Landscape architect, Garden Historian. Lecturer at Paris Belleville, PHD in Architecture: « Restoration of Historical Gardens in France What place for contemporary creation? », under the supervision of Jean-Paul Midant
The Future of Historic Gardens in the Face of Environmental Challenges
Michele le Menestrel Ullrich tel us « The award of the Fellows Prize to Angèle is very special, in 30 years she is the first landscaper to join the ranks of former Laureates. As a Graduate of the Ecole du Paysage de Versailles, and a DSA in architecture and heritage of Paris-Belleville, she brilliantly opens a new way of considering the treatment of gardens and historical landscapes, combining professional experience with work as a teacher and PhD student. »
In 2020, she won the Michel Baridon Scholarship (Fondation des Parcs et Jardins de France).
n November 2021, she participated in the International Colloquium, Historical Gardens:1981-2021, 40 years after the Charters of Florence (University of Florence and Landscape School of Versailles).
She became aware of the delicate work of historical restoration during her professional experiences. Angèle a été in charge of the Management Plan of the Jardin des Tuileries, of the architectural and landscape study, of la bastide La Pauliane. From 2017 to 2019, she joined the Pierre-Antoine Gatier agency, ACMH, RMHP Fellow 1991. Among other things, she participated in the Management Plan of the Anglo-Chinese Garden,at the Chantilly and the Garden Management Plan of the Villa Medicisin Rome.
A project to restore historic gardens is needed. Considering the multiple historical, landscape, environmental and symbolic dimensions, while integrating ecological and climatic issues.
In response to these challenges, Angèle has chosen this research theme: What changes can we accept in the future of a place without losing its soul in the face of the challenges of global climate change and the appearance of new pests attacking trees?

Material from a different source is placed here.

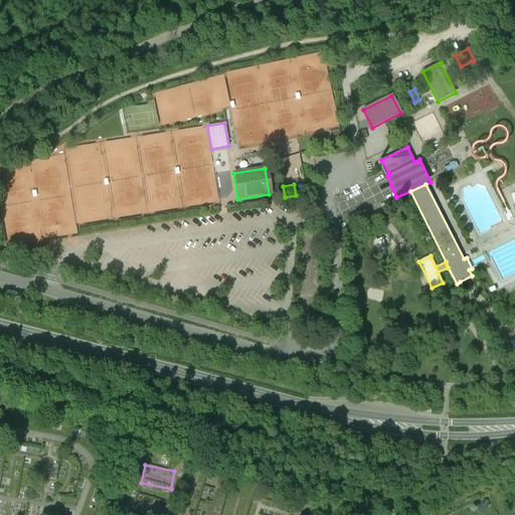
[(488,501),(484,499),(475,509),(481,514),(490,505),(488,501)]
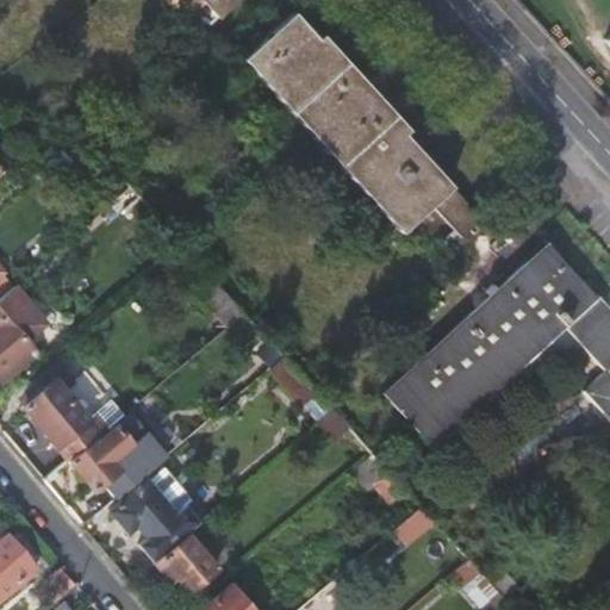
[(185,0),(209,25),(236,0),(185,0)]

This is a crucial issue for heritage conservation in both Europe and America.
Early on, the United States was a pioneer in protecting the landscape as a natural and historical heritage. In 1856, the Mount Vernon estate was protected and restored. Yellowstone National Park was created. Dumbarton Oaks, studied to become one of the world’s leading centers of landscape research. Angèle will interview her current chief gardener, Jonathan Kavalier, about her heritage conservation practices. In Monticello, Angèle will observe the conservation of the Jefferson estate, she will study the preservation of Middleton Place in Charleston. Some parks and urban projects designed by Olmstead, such as Central Park, will allow it to develop its research and make the most of the opportunity made possible by the Richard Morris Hunt Prize.